No news is good news. The Greek debt crisis and even the euro have momentarily disappeared from the headlines. Europe and the euro will survive and will do even better than that, much as this displeases the Murdoch media, conservative think tanks and pundits all over the world, including in Europe itself.
More interesting is the effect of the present multiple crises on the institutional set-up of the EU. During the euro crisis it has become evident that that the European Central Bank serves as the main technical pillar of the common currency. This is fine but cannot last indefinitely. A Banking Union with a common regulator, and at least core parts of a fiscal union, will have to follow.
Joschka Fischer. (Flickr/Heinrich-Boll-Stiftung.)
Indeed a European banking union is already underway, if slowly and, as in all European structure building, with a fair amount of national bickering. Now that even the largest British bank is shrinking its investment banking arm, the case for the City to make a stand against Brexit and eventually for the UK to adopt the euro and thus become part of the world's second currency block becomes ever more evident.
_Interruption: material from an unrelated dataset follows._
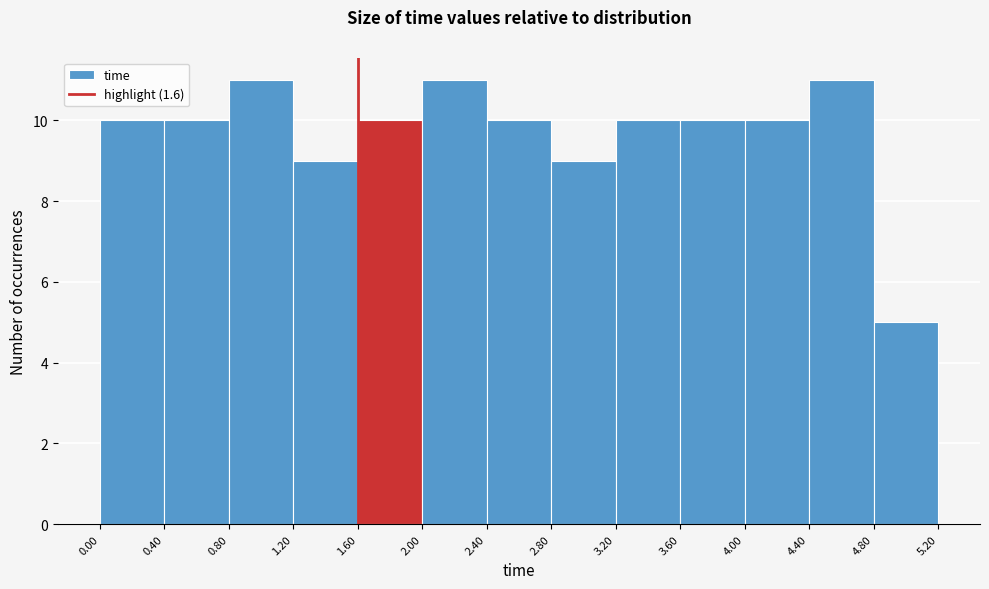

How tall is the bar that spans 2.80 to 3.20 on the x-axis? The values are not printed on the chart, so give them approximately, as read against the axis.

9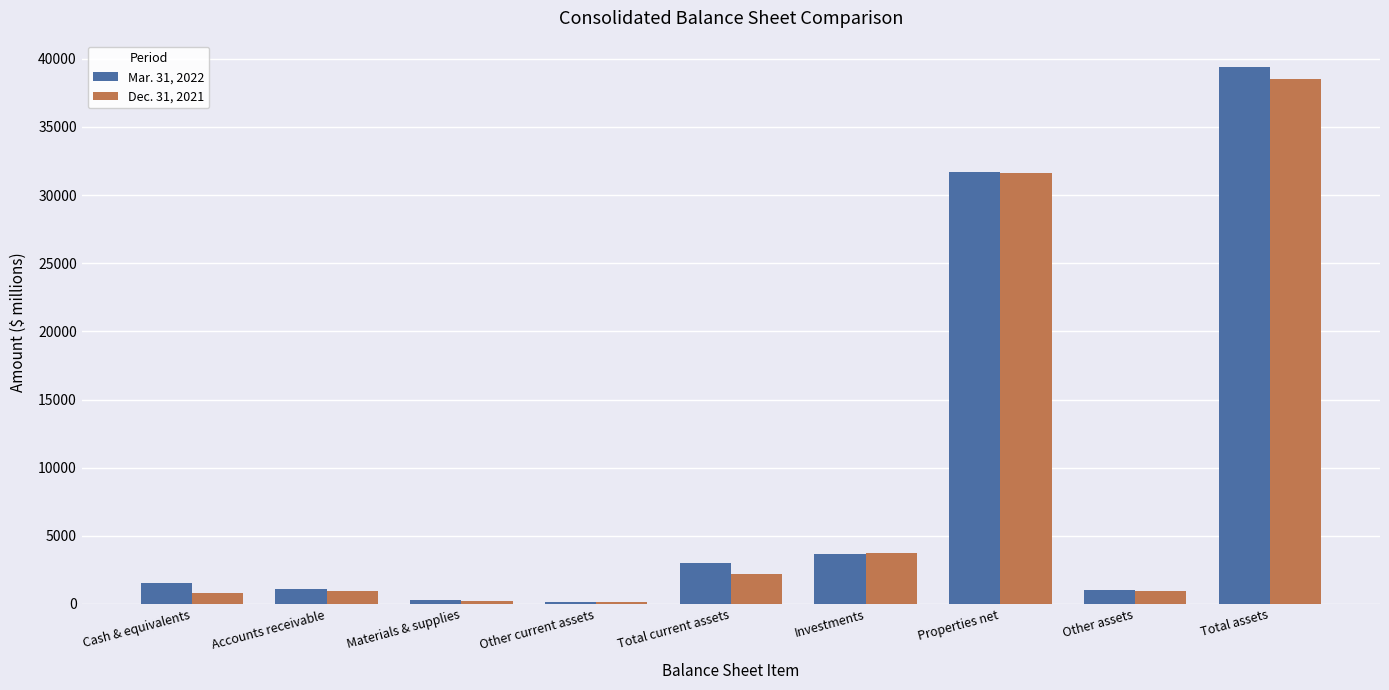

How many groups of bars are there?

9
The main challenge for the EU at present is in foreign affairs, and on top of the problem list figures Putin. The radical change from limited partnership to full containment of a Russia that is aggressive (Ukraine), criminal (assassination of Boris Nemtsov) and yet enfeebled is not easy. This is illustrated by Britains's energy confrontation with the Russian tycoon Mikhail Fridman. The decision to block an important foreign investment cannot have come easy for a government dedicated to giving market forces free rein whenever possible.
Yet the decision is as right as it was inevitable. The energy dependence of some eastern and north-eastern EU members from increasingly erratic decisions by the Kremlin is untenable. Institutionally this will mean an Energy Union, which is another project that has already started and includes the express aim of reducing the influence of Russian-generated energy in Europe.
A close second on Europe's foreign problem list are the bloody confrontations on its southern (Africa) and south-eastern (Middle East) peripheries. The two immediate problems are (1) the massive influx of refugees, and (2) Islamic war tourism by frustrated young Muslims. Both the number of refugee arrivals and the probability of Islamic terrorism have shot up over the last two years in all European countries, regardless of their institutional links to the EU.
Herein lies the biggest challenge of all for the future development of the European Union. As we all know, nationalist and xenophobic parties, mainly from the right fringe, have ridden the twin topics of immigration and violent Islam, both supposedly caused by 'Europe', to more or less political centre-stage in a number of countries. Should any of these parties come to wield real power in an EU member country, especially a key country such as France, the Union could, for the first time since it started in the 1950s, be in real existential trouble.
The EU is many things, a Democratic Union it is not. Yet it will have to go down this institutional path too, as the European future will be determined in the last instance by its citizens. Now of course there is already a European Parliament with limited yet increasing clout. But former German Foreign Minister Joschka Fischer recently made an interesting proposal. He sees a democratic way forward by having EU affairs discussed and decided by a specially designated part of national parliaments.
Fischer's book is first and foremost a 'crie de coeur' by a convinced European. One might or might not agree with his sense of urgency as to the political crisis in European countries. But it is difficult to find fault with his conclusion that only a Democratic Union can carry Europe forward in a truly sustainable way.